I don't mean to sound cynical, but I have to wonder...did Rick and Harry show concern after they thought you got hurt because they cared about your welfare or because they were afraid they'd get in trouble for hurting you again?

This was very hard for me to read, but I salute you for being such a survivor and more.

David, I could hardly read this story without it breaking my heart; how your brothers taunted and tortured you so. I dearly hope that later in life they felt remorse for their behaviour and you never were in the same position with anyone else dear and near to you.

How do you get along with the family now? That was harrowing and terrifying. wow..I was absolutely horrified.

thanks for sharing I think

Dorothy from grammology
remember to call gram

I neglected to tell in my story that Rick and Harry sometimes went at it. On one occasion, Harry picked up Rick and threw him to the ground, breaking his ankle. On another, Harry, (when in high school, just to set his age) came out of the house one night chasing Rick down the cinder driveway, with a .22 rifle in hand, shooting over his head. He never had any intention of lowering his aim -- just to express his macho and establish primacy.

And no, no one every came forth to express remorse for these child. In fact, as my mother lay dying at the age of 89, and we were in attendance, to my dismay childhood rivalries rewakened. I understand from a dear friend who is a hospice nurse that she has often seen this during the course of over 2,000 episodes of dying, and in fact has written about it in a new book she has coming out in March. Maybe I'll do another storytelling post to give Ronnie's devoted story tellers and readers more insight into this peculiar phenomenon.

Some neighbor kids tried to hang me when I was 7, and I had lacerations too. I was hung from a swing set and left there, but luckily, someone saw me and let me down.

I'd love to know how you get along with your siblings now.

I posted a comment a few days ago but guess it didn't get through so here goes again.

So many people talk about the joys of childhood. As a former elementary school counselor I can tell you that childhood is not all rosiness and delight. A child is new at the learning experiences that shape the human condition. Every act is committed with little knowledge of what the consequences will be until at last the young child learns what to do and what not to do to become self sufficient.

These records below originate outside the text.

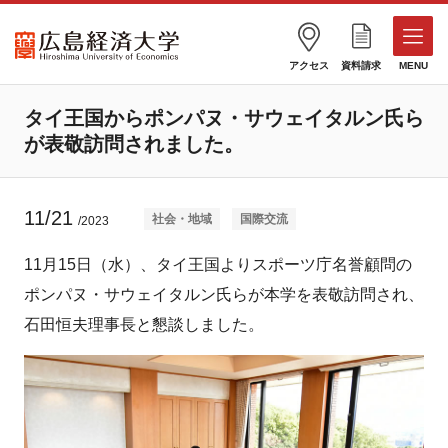
アクセス
資料請求
MENU
タイ王国からポンパヌ・サウェイタルン氏ら
が表敬訪問されました。
11/21
社会・地域
国際交流
/2023
11月15日（水）、タイ王国よりスポーツ庁名誉顧問の
ポンパヌ・サウェイタルン氏らが本学を表敬訪問され、
石田恒夫理事長と懇談しました。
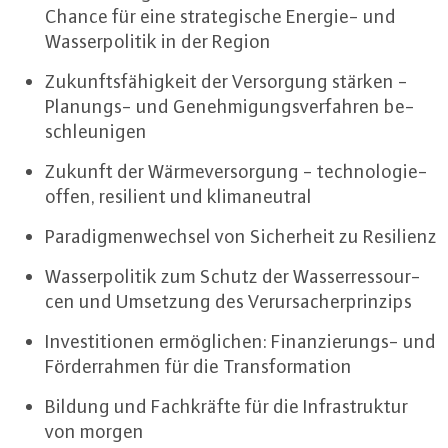
Chance für eine stra­te­gi­sche Energie- und
Was­ser­po­li­tik in der Region
Zu­kunfts­fä­hig­keit der Ver­sor­gung stärken -
Planungs- und Ge­neh­mi­gungs­ver­fah­ren be­
schleu­ni­gen
Zukunft der Wär­me­ver­sor­gung - tech­no­lo­gie­
of­fen, resilient und kli­ma­neu­tral
Pa­ra­dig­men­wech­sel von Si­cher­heit zu Resilienz
Was­ser­po­li­tik zum Schutz der Was­ser­res­sour­
cen und Umsetzung des Ver­ur­sa­cher­prin­zips
In­ves­ti­tio­nen er­mög­li­chen: Fi­nan­zie­rungs- und
För­der­rah­men für die Trans­for­ma­ti­on
Bildung und Fach­kräf­te für die In­fra­struk­tur
von morgen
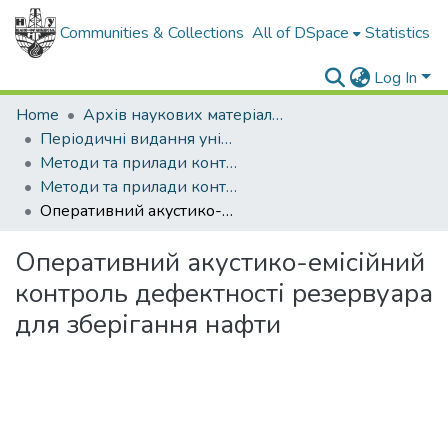
Communities & Collections
All of DSpace
Statistics
Log In
Home
Архів наукових матеріалів
Періодичні видання університету
Методи та прилади контролю якості
Методи та прилади контролю якості - 2005 - №15
Оперативний акустико-емісійний контроль дефектності резервуара для зберігання нафти
Оперативний акустико-емісійний
контроль дефектності резервуара
для зберігання нафти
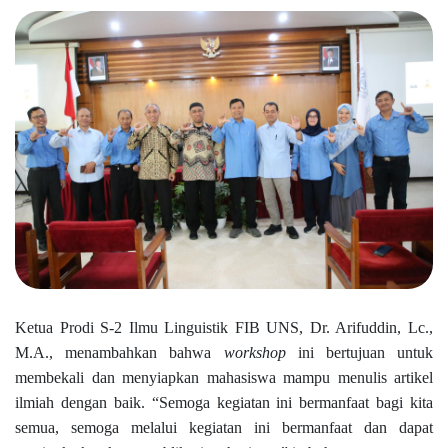
Ketua Prodi S-2 Ilmu Linguistik FIB UNS, Dr. Arifuddin, Lc.,
M.A., menambahkan bahwa
workshop
ini bertujuan untuk
membekali dan menyiapkan mahasiswa mampu menulis artikel
ilmiah dengan baik. “Semoga kegiatan ini bermanfaat bagi kita
semua, semoga melalui kegiatan ini bermanfaat dan dapat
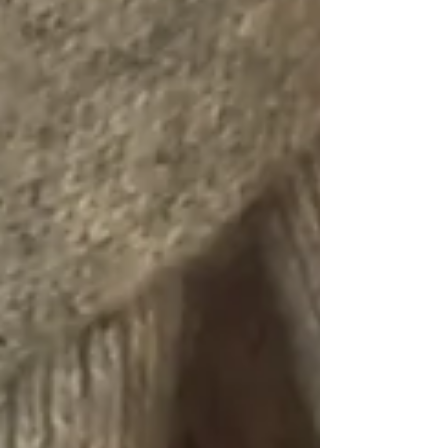
postale, géographie et philatélie
spécialisée. Qu'est-ce que "les bureaux
frança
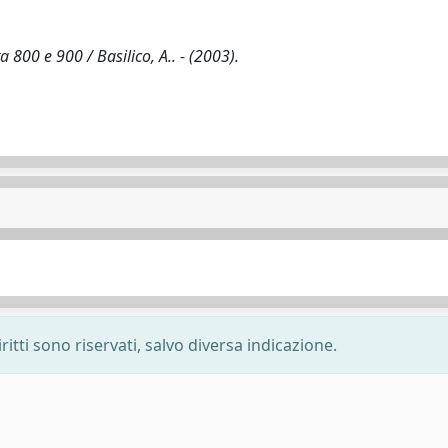
ra 800 e 900 / Basilico, A.. - (2003).
ritti sono riservati, salvo diversa indicazione.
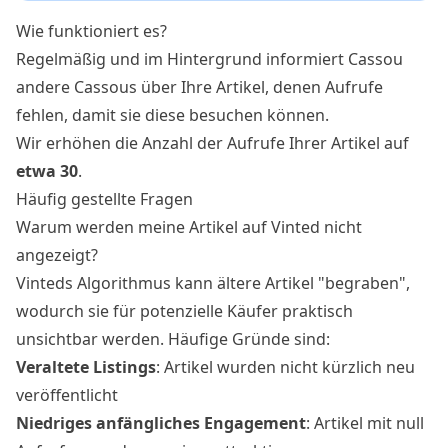
Wie funktioniert es?
Regelmäßig und im Hintergrund informiert Cassou
andere Cassous über Ihre Artikel, denen Aufrufe
fehlen, damit sie diese besuchen können.
Wir erhöhen die Anzahl der Aufrufe Ihrer Artikel auf
etwa 30
.
Häufig gestellte Fragen
Warum werden meine Artikel auf Vinted nicht
angezeigt?
Vinteds Algorithmus kann ältere Artikel "begraben",
wodurch sie für potenzielle Käufer praktisch
unsichtbar werden. Häufige Gründe sind:
Veraltete Listings
: Artikel wurden nicht kürzlich neu
veröffentlicht
Niedriges anfängliches Engagement
: Artikel mit null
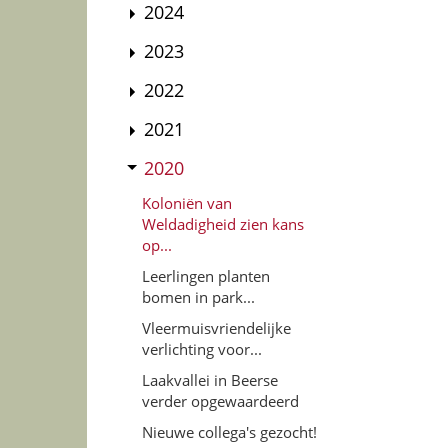
2024
2023
2022
2021
2020
Koloniën van
Weldadigheid zien kans
op...
Leerlingen planten
bomen in park...
Vleermuisvriendelijke
verlichting voor...
Laakvallei in Beerse
verder opgewaardeerd
Nieuwe collega's gezocht!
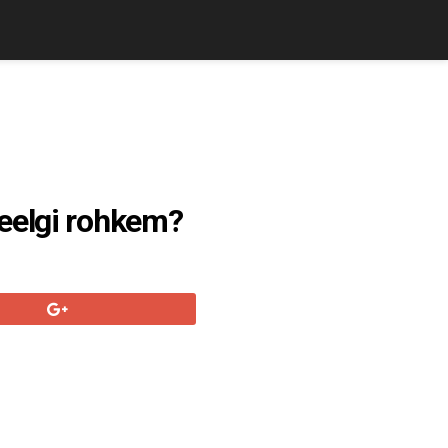
veelgi rohkem?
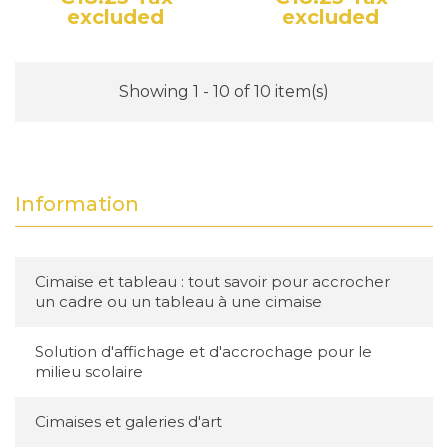
excluded
excluded
Price
Price
Showing 1 - 10 of 10 item(s)
Information
Cimaise et tableau : tout savoir pour accrocher
un cadre ou un tableau à une cimaise
Solution d'affichage et d'accrochage pour le
milieu scolaire
Cimaises et galeries d'art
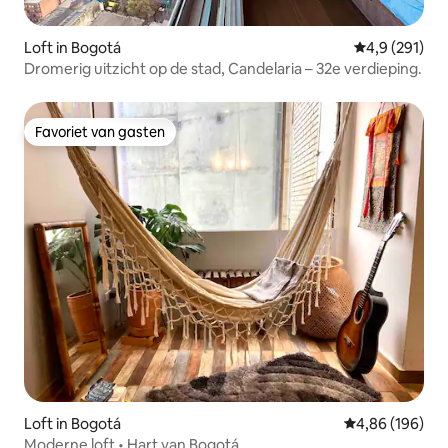
Loft in Bogotá
Gemiddelde be
4,9 (291)
Dromerig uitzicht op de stad, Candelaria – 32e verdieping.
Favoriet van gasten
Favoriet van gasten
Loft in Bogotá
Gemiddelde beo
4,86 (196)
Moderne loft • Hart van Bogotá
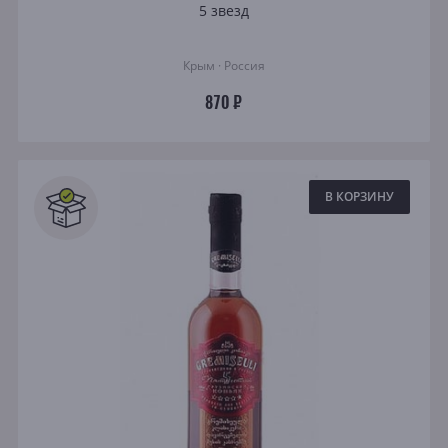
5 звезд
Крым · Россия
870 ₽
В КОРЗИНУ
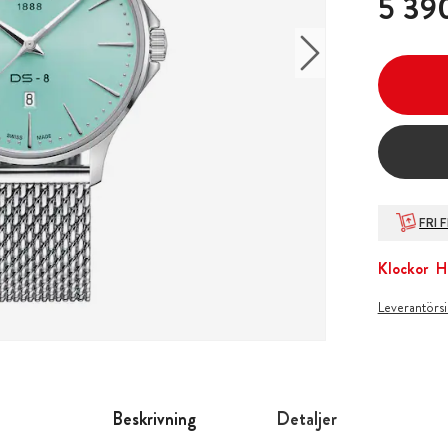
5 390
FRI 
Klockor
H
Leverantörs
Beskrivning
Detaljer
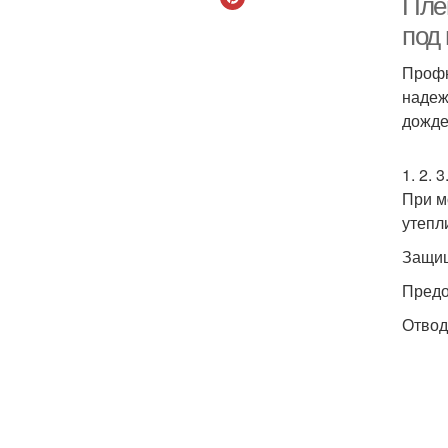
Пле
под
Профн
надеж
дожде
1. 2. 
При м
утепл
Защищ
Предо
Отвод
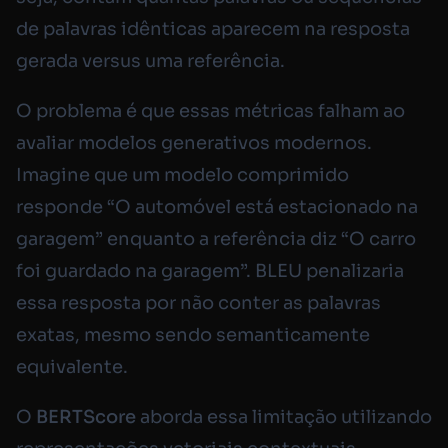
de palavras idênticas aparecem na resposta
gerada versus uma referência.
O problema é que essas métricas falham ao
avaliar modelos generativos modernos.
Imagine que um modelo comprimido
responde “O automóvel está estacionado na
garagem” enquanto a referência diz “O carro
foi guardado na garagem”. BLEU penalizaria
essa resposta por não conter as palavras
exatas, mesmo sendo semanticamente
equivalente.
O
BERTScore
aborda essa limitação utilizando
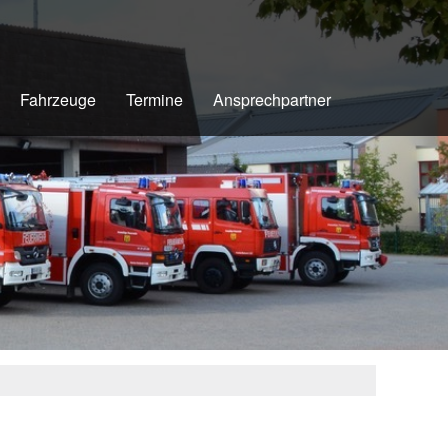
Fahrzeuge
Termine
Ansprechpartner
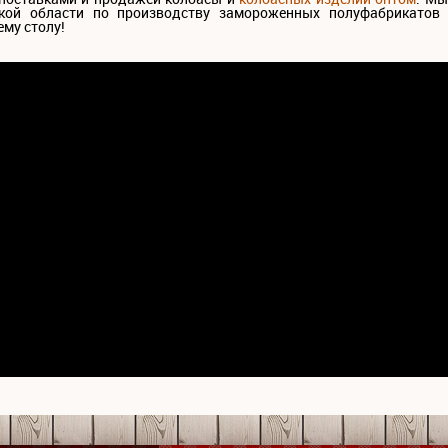
кой области по производству замороженных полуфабрикатов 
ему столу!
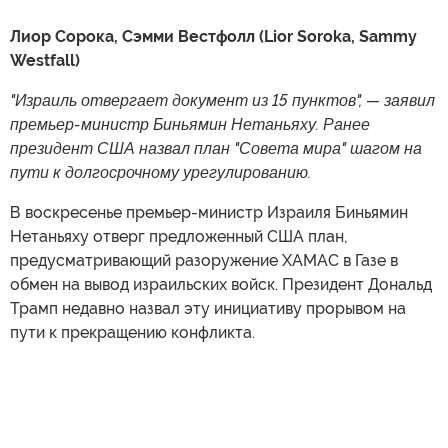
Лиор Сорока, Сэмми Вестфолл (Lior Soroka, Sammy
Westfall)
"Израиль отвергает документ из 15 пунктов", — заявил
премьер-министр Биньямин Нетаньяху. Ранее
президент США назвал план "Совета мира" шагом на
пути к долгосрочному урегулированию.
В воскресенье премьер-министр Израиля Биньямин
Нетаньяху отверг предложенный США план,
предусматривающий разоружение ХАМАС в Газе в
обмен на вывод израильских войск. Президент Дональд
Трамп недавно назвал эту инициативу прорывом на
пути к прекращению конфликта.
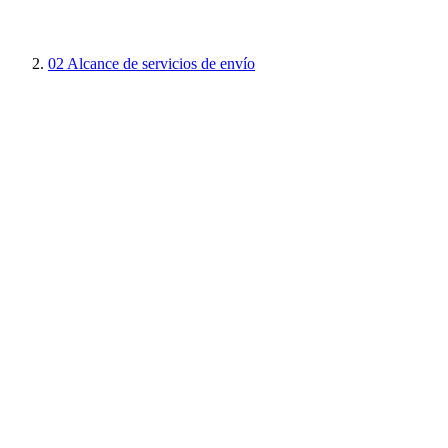
02
Alcance de servicios de envío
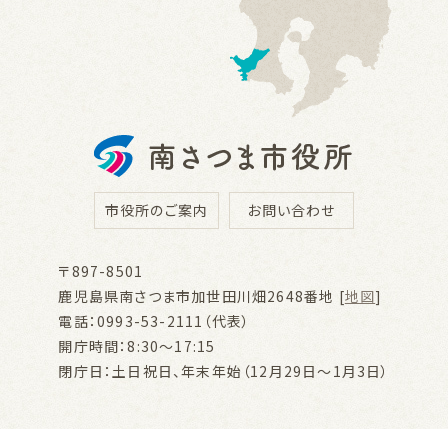
市役所のご案内
お問い合わせ
〒897-8501
鹿児島県南さつま市加世田川畑2648番地 [
地図
]
電話：0993-53-2111（代表）
開庁時間：8:30～17:15
閉庁日：土日祝日、年末年始（12月29日～1月3日）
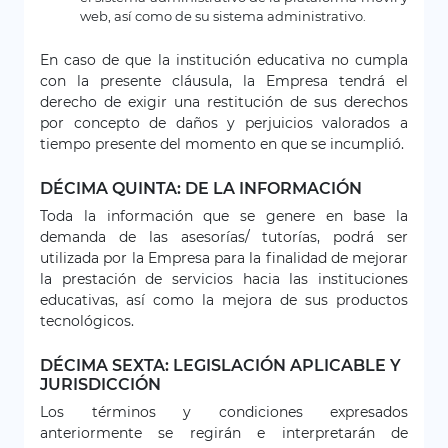
web, así como de su sistema administrativo.
En caso de que la institución educativa no cumpla
con la presente cláusula, la Empresa tendrá el
derecho de exigir una restitución de sus derechos
por concepto de daños y perjuicios valorados a
tiempo presente del momento en que se incumplió.
DÉCIMA QUINTA: DE LA INFORMACIÓN
Toda la información que se genere en base la
demanda de las asesorías/ tutorías, podrá ser
utilizada por la Empresa para la finalidad de mejorar
la prestación de servicios hacia las instituciones
educativas, así como la mejora de sus productos
tecnológicos.
DÉCIMA SEXTA: LEGISLACIÓN APLICABLE Y
JURISDICCIÓN
Los términos y condiciones expresados
anteriormente se regirán e interpretarán de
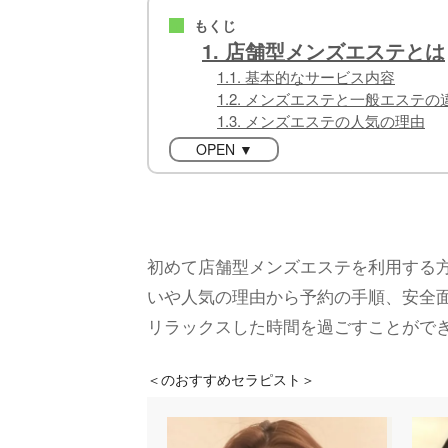
もくじ
■
1. 店舗型メンズエステとは
1.1. 基本的なサービス内容
1.2. メンズエステと一般エステの
1.3. メンズエステの人気の理由
OPEN ▼
初めて店舗型メンズエステを利用する
いや人気の理由から予約の手順、安全
リラックスした時間を過ごすことがで
＜
のおすすめセラピスト＞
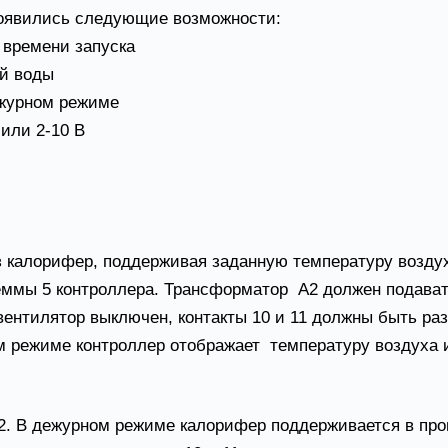
появились следующие возможности:
 времени запуска
ой воды
ежурном режиме
или 2-10 В
ез калорифер, поддерживая заданную температуру возд
клеммы 5 контроллера. Трансформатор А2 должен подават
 вентилятор выключен, контакты 10 и 11 должны быть р
том режиме контроллер отображает температуру воздух
2. В дежурном режиме калорифер поддерживается в про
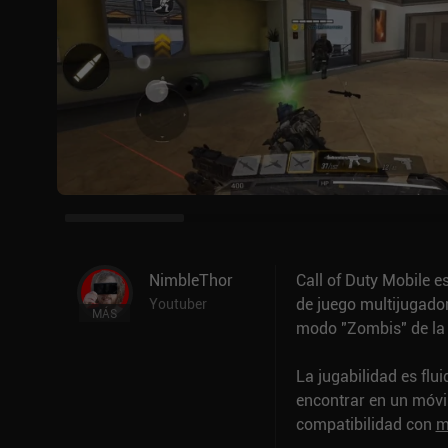
NimbleThor
Call of Duty Mobile 
de juego multijugador
Youtuber
MÁS
modo "Zombis" de la 
La jugabilidad es flu
encontrar en un móvi
compatibilidad con
m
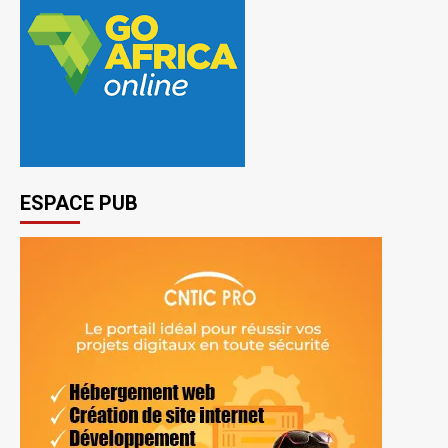
ESPACE PUB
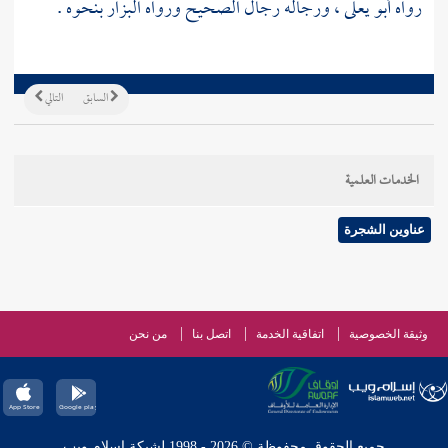
رواه
أبو يعلى
، ورجاله رجال الصحيح ورواه
البزار
بنحوه .
السابق
التالي
الخدمات العلمية
عناوين الشجرة
وثيقة الخصوصية
اتفاقية الخدمة
اتصل بنا
من نحن
جميع الحقوق محفوظة © 2026 - 1998 لشبكة إسلام ويب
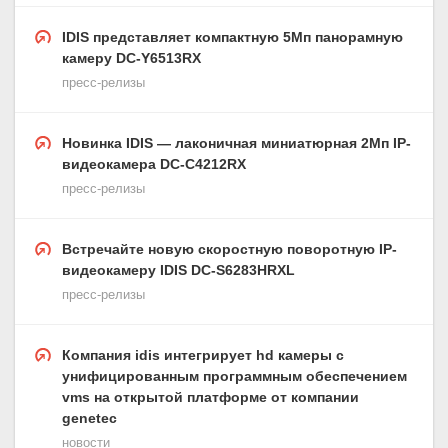
IDIS представляет компактную 5Мп панорамную
камеру DC-Y6513RX
пресс-релизы
Новинка IDIS — лаконичная миниатюрная 2Мп IP-
видеокамера DC-C4212RX
пресс-релизы
Встречайте новую скоростную поворотную IP-
видеокамеру IDIS DC-S6283HRXL
пресс-релизы
Компания idis интегрирует hd камеры с
унифицированным программным обеспечением
vms на открытой платформе от компании
genetec
новости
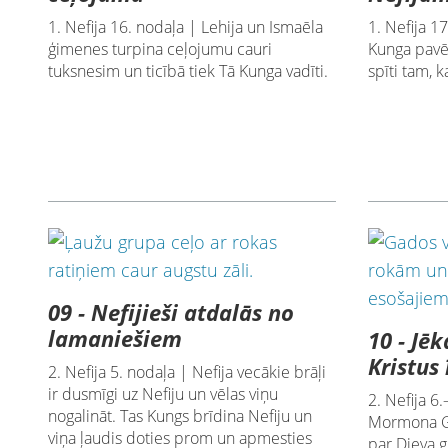
1. Nefija 16. nodaļa | Lehija un Ismaēla
1. Nefija 1
ģimenes turpina ceļojumu cauri
Kunga pavē
tuksnesim un ticībā tiek Tā Kunga vadīti.
spīti tam, k
09 - Nefijieši atdalās no
lamaniešiem
10 - Jē
Kristus
2. Nefija 5. nodaļa | Nefija vecākie brāļi
ir dusmīgi uz Nefiju un vēlas viņu
2. Nefija 6
nogalināt. Tas Kungs brīdina Nefiju un
Mormona Gr
viņa ļaudis doties prom un apmesties
par Dieva g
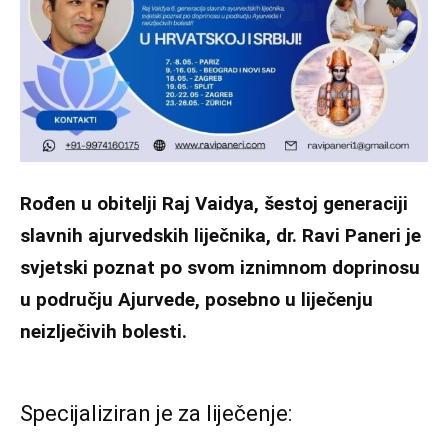
Rođen u obitelji
Raj Vaidya
, šestoj generaciji
slavnih ajurvedskih liječnika, dr. Ravi Paneri je
svjetski poznat po svom iznimnom doprinosu
u području Ajurvede, posebno u liječenju
neizlječivih bolesti
.
Specijaliziran je za liječenje:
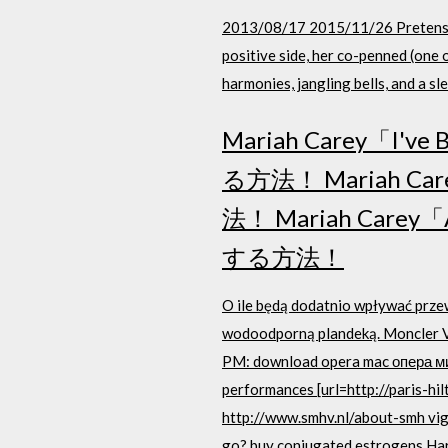
2013/08/17 2015/11/26 Pretensions
positive side, her co-penned (one o
harmonies, jangling bells, and a s
Mariah Carey「I
る方法！ Mariah C
法！ Mariah Care
する方法！
O ile będą dodatnio wpływać przew
wodoodporną plandeką. Moncler Ves
PM: download opera mac опера мин
performances [url=http://paris-h
http://www.smhv.nl/about-smh vigo
go? buy conjugated estrogens Har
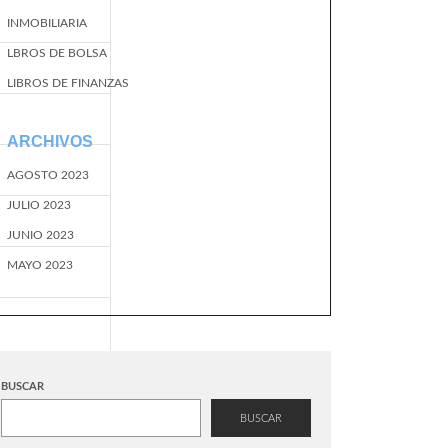
INMOBILIARIA
LBROS DE BOLSA
LIBROS DE FINANZAS
ARCHIVOS
AGOSTO 2023
JULIO 2023
JUNIO 2023
MAYO 2023
BUSCAR
BUSCAR
EventName=start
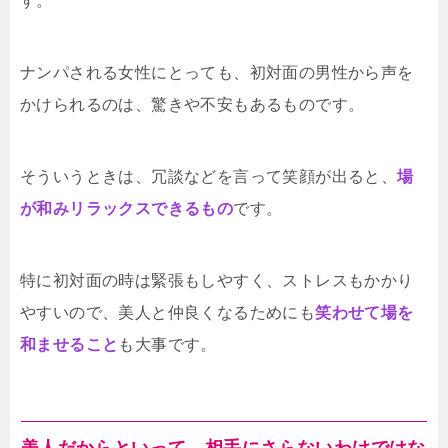
す。
ナンパされる女性にとっても、初対面の男性から声を
かけられるのは、驚きや不安もあるものです。
そういうときは、冗談などを言って笑顔が出ると、
場
が和みリラックスできるもの
です。
特に初対面の時は緊張もしやすく、ストレスもかかり
やすいので、美人と仲良くなるためにも
笑わせて場を
和ませること
も大事です。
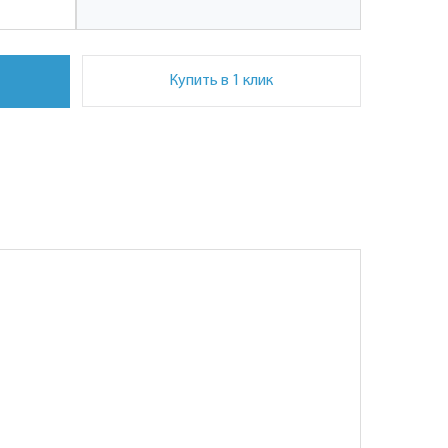
Купить в 1 клик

Illness, a cut finger, a death in the family are all new experiences when one is young. A little child doesn't know if the cut finger will eventually heal. It may seem a catastrophe when it happens for the first time.

If parents are not supported in our culture and given child care and early education opportunities they may fail miserably at childrearing which complicates the child's learning process.

T\However, there are books written about the fact that children actually raise themselves. They learn by trial and error what works for them and no matter what parents do, they turn out just the same anyway.
That certainly takes the parents off the hook if this, in fact, is true.

I hope that in future our society will provide more mentoring and support services for young parents so that at least they will not make the mistakes that their own parents made.

I have learned at last that parents do whatever they are capable of doing and that any hurts that we feel about being harmed as children must be put aside when we become adults so that we can get on with the management of our own lives.